Au Québec, il existe non pas une, non pas deux, mais... 34 associations de massothérapie! Une véritable jungle, où l'on trouve bien sûr de nombreux praticiens compétents, mais où des proxénètes et des charlatans profitent du fouillis pour s'en mettre plein les poches.

Mis à jour le 18 nov. 2013
Isabelle Hachey LA PRESSE

Parmi ces 34 associations, une seule réclame la création d'un ordre professionnel pour encadrer la pratique. Établie depuis 35 ans, respectée dans le monde de la santé, la Fédération québécoise des massothérapeutes (FQM) lance aujourd'hui un site d'information (OnVeutDeLOrdre.org) pour faire valoir son point de vue, âprement contesté au sein même de la profession.

En l'absence de réglementation, n'importe qui peut se proclamer massothérapeute au Québec sans avoir les compétences ni l'encadrement nécessaires pour offrir des soins sécuritaires et adaptés à la santé des gens, explique Sylvie Bédard, directrice générale de la FQM. «La création d'un ordre professionnel permettrait enfin de mettre un peu d'ordre, justement, dans tout ce bric-à-brac.»

Doté de pouvoirs d'enquête, un ordre professionnel pourrait non seulement sanctionner les massothérapeutes fautifs, mais aussi éradiquer les faux salons de massage qui prodiguent en fait des services sexuels aux clients.

Les massothérapeutes ont tout intérêt à faire le ménage avant que les municipalités n'adoptent des mesures pour freiner la prolifération de ces faux salons, estime Mme Bédard. «Dans l'arrondissement de Villeray-Saint-Michel-Parc-Extension, on a limité le nombre de commerces de soins personnels. On les comprend, ça pullule de salons de massage érotique!
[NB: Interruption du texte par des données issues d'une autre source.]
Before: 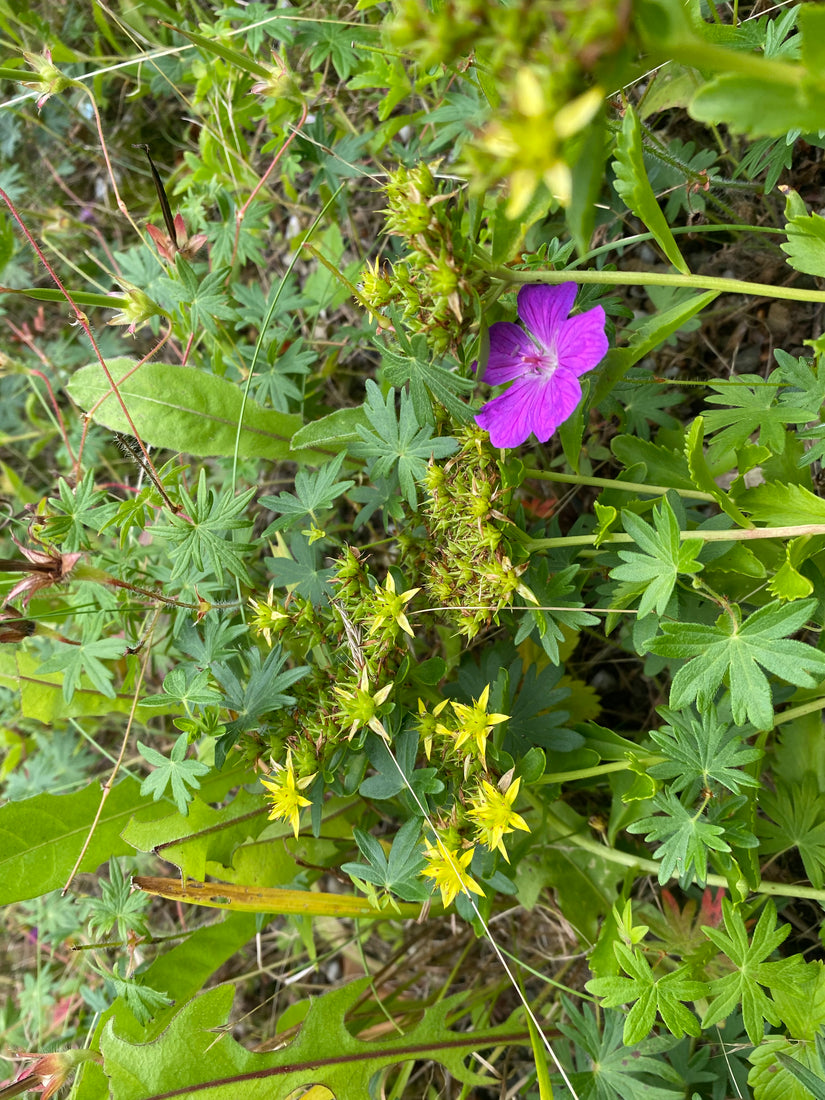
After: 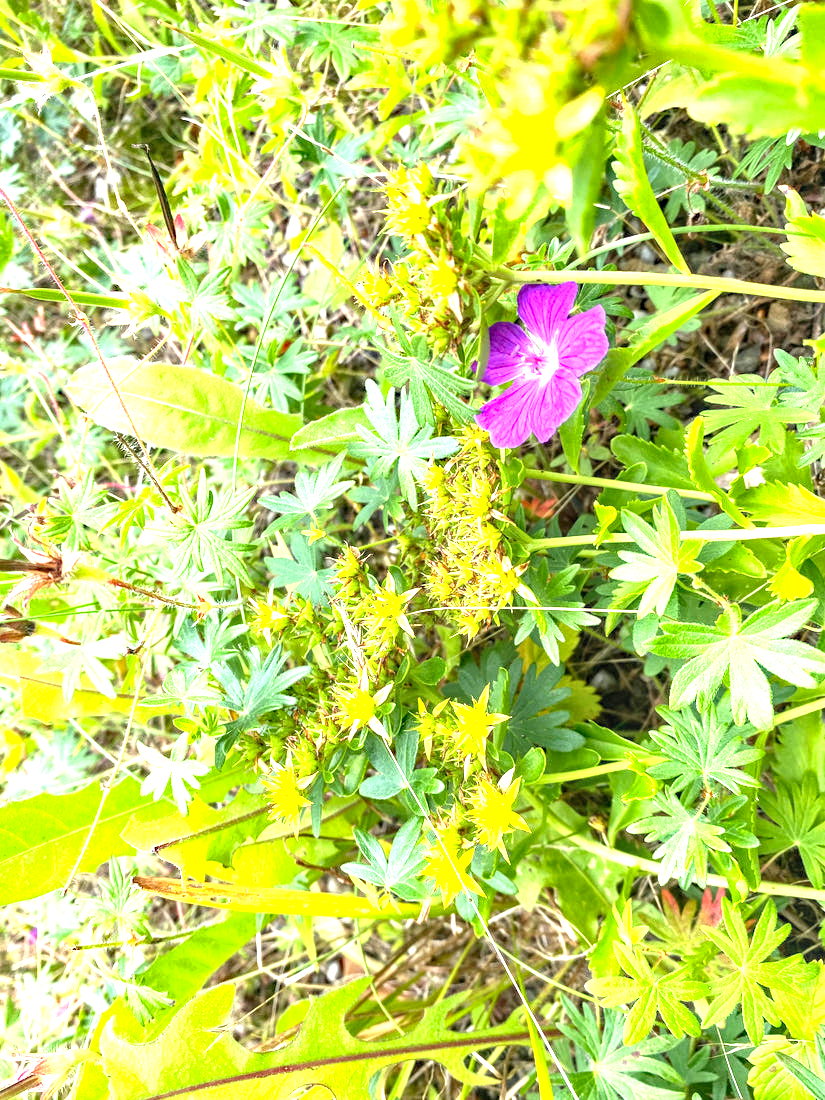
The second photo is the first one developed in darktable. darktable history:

Mais ce genre de mesures risque de faire très mal à notre profession.»

Pour le moment, toutefois, Québec refuse de suivre l'exemple de l'Ontario, de Terre-Neuve-et-Labrador et de la Colombie-Britannique en encadrant la profession. «Avant de créer un ordre, il faut d'abord prouver qu'un massage peut porter un préjudice sévère au client s'il est mal effectué. Ce n'est pas fait», explique Lucie Boissonneault, de l'Office des professions du Québec.

«Il n'y en a pas, de problème, c'est sécuritaire», assure pour sa part Martin Vallée, président de l'Association professionnelle des massothérapeutes spécialisés du Québec. «Nous croyons à l'autorégulation du milieu. Le mandat d'un ordre professionnel, c'est de protéger le public. Or, il n'y a pas de danger imminent à recevoir un soin en massothérapie!»

La FQM juge au contraire que les Québécois s'exposent à de graves dangers en consultant un massothérapeute incompétent pour soulager leurs douleurs. «Une pression non adaptée sur des zones d'inflammation ne tuera pas un patient, mais ça le forcera à augmenter sa médication, dit Mme Bédard. Et que dire d'un massothérapeute qui raconte à un cancéreux que ses traitements de chimio, ça fait l'effet d'une bombe dans son corps?»